Saudi Arabia Scraps $3 Billion Funding to Lebanon for Armsby and
Also axed is $1 billion destined for Lebanese police force
Decision seen linked to Hezbollah's support for Syria's Assad
Saudi Arabia scrapped $3 billion in pledged military aid to Lebanon, blaming the prominent role in national affairs of the Hezbollah group backed by chief Saudi rival Iran.
The decision to abandon funding offered in 2013 was taken to protest Lebanon’s failure to condemn an attack on the Saudi embassy in Iran “as the so-called Hezbollah confiscates the will of the state,” the official Saudi Press Agency reported on Friday. Hezbollah’s criticism of Saudi Arabia, and its “terror against the Arab and Muslim community,” had led Riyadh to reevaluate its ties to Lebanon, the agency said. Another $1 billion in assistance to the Lebanese police force was also axed.
The Saudi assistance was destined to buy French weapons for the Lebanese army as part of the government’s long-term plan to modernize its forces. Lebanon has received the first batch of arms, which included armored vehicles, attack helicopters, and artillery. Nexter Systems SA and Eurocopter were among the companies likely to benefit from the deal.
Saudi Arabia is unable to ensure the French weapons won’t fall into the hands of Hezbollah, whose fighters are supporting President Bashar al-Assad’s government in Syria’s war, said Sami Nader, head of the Beirut-based Levant Institute for Strategic Affairs. Saudi Arabia backs opposition forces in the conflict.
“Since Hezbollah, their staunch enemy, has the upper-hand in Lebanon’s decision-making system, the Saudis are not sure where the money is going and who will be controlling it," Nader said.
The pledge three years ago was seen as part of a more assertive Saudi foreign policy to buy regional influence and counter Iranian power. The Arab world’s largest economy also stepped up assistance Egyptian authorities who overthrew President Mohamed Mursi and mainly Sunni rebels battling Assad.
Local media reports have criticized the slow implementation of the deal to bolster an army facing a growing threat of attack as the Syria war spills across its borders. Lebanon has witnessed car bombings and clashes that pitted the army against Islamic State and al-Qaeda-linked Nusra Front militants.

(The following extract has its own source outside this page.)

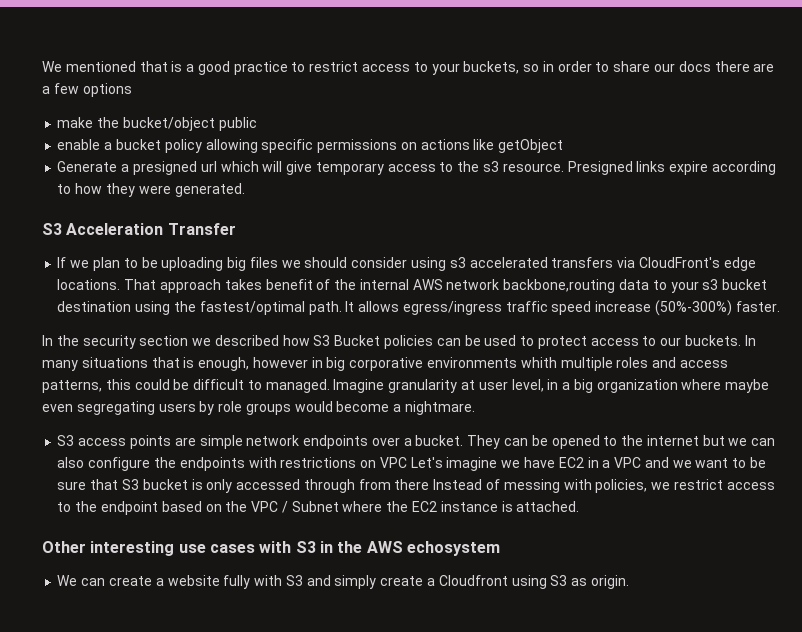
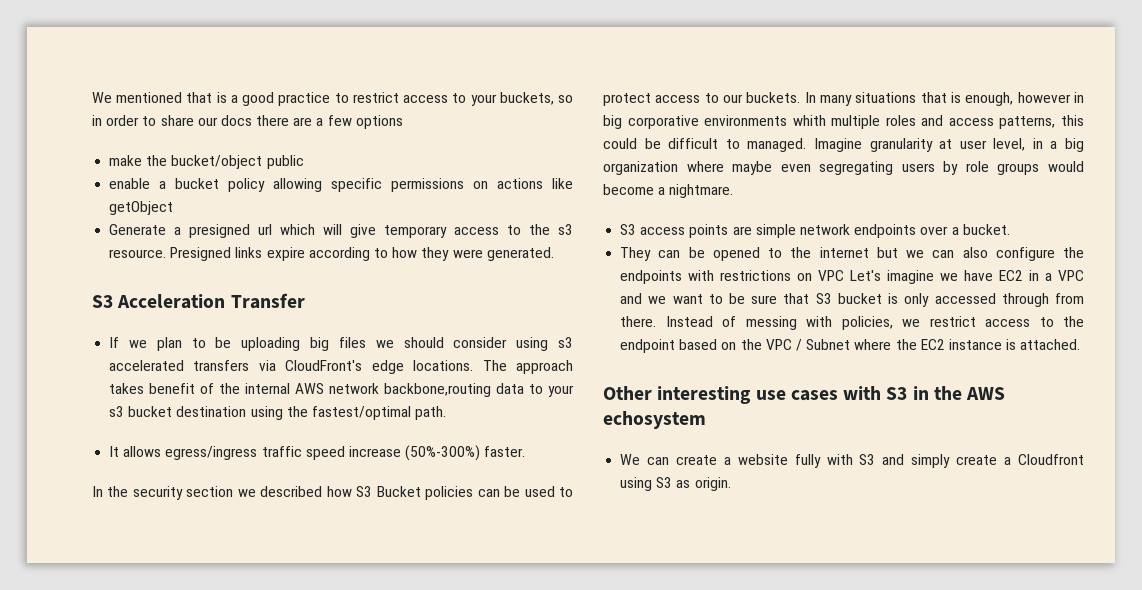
[124,279,157,290] That -> [482,360,507,371] The
(342, 308) none -> (447, 413) //
(464, 440) none -> (1010, 229) //
[394,479,430,490] there -> [620,316,657,327] there.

Assem Araji, a Lebanese lawmaker who’s a member of the pro-Saudi Future Movement, said scrapping of the aid followed a barrage of verbal attacks by Hezbollah and its leader Hassan Nasrallah on Gulf countries, specifically Saudi Arabia.
“The Hezbollah leadership is the reason why this happened,” he said by phone, adding that he feared further retaliation could involve the more than half a million Lebanese who work in the Gulf and whose remittances help shore up the economy.
Nasrallah has upped his attacks against Saudi Arabia since the kingdom began its war against Shiite Houthi rebels in Yemen almost a year ago, accusing it of creating Islamic State and prolonging conflicts in the region.
The United Arab Emirates backed Saudi Arabia’s decision on the grounds that Lebanon’s interests have been “hijacked” by Hezbollah, the state-run WAM news agency reported.
In a statement, Hezbollah said the Saudi decision was linked to a financial crisis brought on by the fall in oil prices and the kingdom’s war in Yemen. Blaming Hezbollah “won’t deceive anyone,” it said.